◆ EXTRACTED TEXT:
Note: File three copies of this Form, one of which must be manually signed. If space is insufficient, see Instruction 6 for procedure.
Persons who respond to the collection of information contained in this form are not required to respond unless the form displays a currently valid OMB Number.

◆ EXTRACTED RECORDS:
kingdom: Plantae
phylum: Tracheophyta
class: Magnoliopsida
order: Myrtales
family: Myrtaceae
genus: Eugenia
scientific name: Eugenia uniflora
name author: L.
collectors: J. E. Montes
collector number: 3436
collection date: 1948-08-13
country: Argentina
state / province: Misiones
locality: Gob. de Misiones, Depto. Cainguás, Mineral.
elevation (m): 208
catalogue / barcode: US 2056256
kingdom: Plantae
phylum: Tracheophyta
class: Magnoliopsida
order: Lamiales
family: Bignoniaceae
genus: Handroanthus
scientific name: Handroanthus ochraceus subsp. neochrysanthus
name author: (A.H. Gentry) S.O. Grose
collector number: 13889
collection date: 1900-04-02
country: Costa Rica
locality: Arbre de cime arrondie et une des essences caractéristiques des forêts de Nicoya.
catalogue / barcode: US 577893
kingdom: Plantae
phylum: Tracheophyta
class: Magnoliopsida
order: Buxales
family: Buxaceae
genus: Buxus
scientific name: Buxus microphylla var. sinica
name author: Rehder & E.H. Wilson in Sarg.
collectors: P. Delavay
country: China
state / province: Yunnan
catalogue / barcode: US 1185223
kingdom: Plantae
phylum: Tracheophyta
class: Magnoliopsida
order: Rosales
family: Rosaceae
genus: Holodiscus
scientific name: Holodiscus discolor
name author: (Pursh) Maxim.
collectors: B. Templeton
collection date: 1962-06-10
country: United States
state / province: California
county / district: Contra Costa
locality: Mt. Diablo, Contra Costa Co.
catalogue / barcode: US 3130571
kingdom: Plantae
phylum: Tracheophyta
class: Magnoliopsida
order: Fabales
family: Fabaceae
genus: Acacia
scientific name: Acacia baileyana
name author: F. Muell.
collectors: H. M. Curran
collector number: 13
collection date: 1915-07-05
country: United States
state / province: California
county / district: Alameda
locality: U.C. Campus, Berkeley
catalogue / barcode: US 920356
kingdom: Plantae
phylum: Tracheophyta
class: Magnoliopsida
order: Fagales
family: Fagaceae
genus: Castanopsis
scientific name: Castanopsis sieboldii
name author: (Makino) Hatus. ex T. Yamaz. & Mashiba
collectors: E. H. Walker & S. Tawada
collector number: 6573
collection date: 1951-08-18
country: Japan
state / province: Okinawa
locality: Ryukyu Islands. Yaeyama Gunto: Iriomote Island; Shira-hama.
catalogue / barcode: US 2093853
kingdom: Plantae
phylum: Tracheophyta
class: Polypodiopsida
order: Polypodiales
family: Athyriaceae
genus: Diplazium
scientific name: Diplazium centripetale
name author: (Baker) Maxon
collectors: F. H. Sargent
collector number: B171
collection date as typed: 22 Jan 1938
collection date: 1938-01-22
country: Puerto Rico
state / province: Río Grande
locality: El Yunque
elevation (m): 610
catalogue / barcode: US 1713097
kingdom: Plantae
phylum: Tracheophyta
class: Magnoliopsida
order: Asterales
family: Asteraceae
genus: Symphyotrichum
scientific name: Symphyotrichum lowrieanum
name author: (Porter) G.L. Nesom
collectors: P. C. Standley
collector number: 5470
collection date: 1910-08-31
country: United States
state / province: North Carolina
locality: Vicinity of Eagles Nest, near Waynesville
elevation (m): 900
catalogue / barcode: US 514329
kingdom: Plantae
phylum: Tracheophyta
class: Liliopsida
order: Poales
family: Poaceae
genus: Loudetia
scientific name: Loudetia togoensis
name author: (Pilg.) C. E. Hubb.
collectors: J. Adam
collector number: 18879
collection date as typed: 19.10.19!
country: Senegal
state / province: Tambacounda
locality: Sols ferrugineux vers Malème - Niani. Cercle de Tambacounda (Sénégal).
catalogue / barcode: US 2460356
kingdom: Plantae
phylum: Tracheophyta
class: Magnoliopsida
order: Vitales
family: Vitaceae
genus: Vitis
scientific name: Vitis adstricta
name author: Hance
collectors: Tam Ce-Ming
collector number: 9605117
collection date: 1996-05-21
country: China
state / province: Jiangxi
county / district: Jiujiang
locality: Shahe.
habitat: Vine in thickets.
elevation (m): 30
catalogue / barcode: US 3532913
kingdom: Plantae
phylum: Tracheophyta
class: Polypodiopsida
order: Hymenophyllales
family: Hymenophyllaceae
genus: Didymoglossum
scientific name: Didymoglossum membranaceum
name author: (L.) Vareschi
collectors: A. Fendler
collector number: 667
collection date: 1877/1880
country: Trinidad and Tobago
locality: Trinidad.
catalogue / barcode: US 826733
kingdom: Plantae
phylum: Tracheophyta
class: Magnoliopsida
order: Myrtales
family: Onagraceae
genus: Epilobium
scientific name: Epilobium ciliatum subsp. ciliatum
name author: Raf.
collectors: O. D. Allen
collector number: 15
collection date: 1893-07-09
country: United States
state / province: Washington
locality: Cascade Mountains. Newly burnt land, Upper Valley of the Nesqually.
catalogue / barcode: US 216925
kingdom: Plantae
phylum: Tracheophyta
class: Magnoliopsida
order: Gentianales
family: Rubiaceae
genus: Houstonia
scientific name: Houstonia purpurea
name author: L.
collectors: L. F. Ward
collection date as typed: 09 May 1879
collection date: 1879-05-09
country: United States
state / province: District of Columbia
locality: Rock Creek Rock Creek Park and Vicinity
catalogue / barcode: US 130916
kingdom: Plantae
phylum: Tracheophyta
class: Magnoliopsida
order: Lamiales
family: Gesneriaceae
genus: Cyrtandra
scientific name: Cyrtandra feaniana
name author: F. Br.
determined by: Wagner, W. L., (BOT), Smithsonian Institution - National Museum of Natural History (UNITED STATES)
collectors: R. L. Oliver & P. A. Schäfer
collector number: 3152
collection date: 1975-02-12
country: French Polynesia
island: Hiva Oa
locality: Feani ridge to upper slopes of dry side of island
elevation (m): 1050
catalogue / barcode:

◆ WORK INSTRUCTION:
In the form note, how many copies of the form are to be filed, and how many of them must be manually signed?

◆ WORKED SOLUTION:
Three copies are to be filed, and one of them must be manually signed.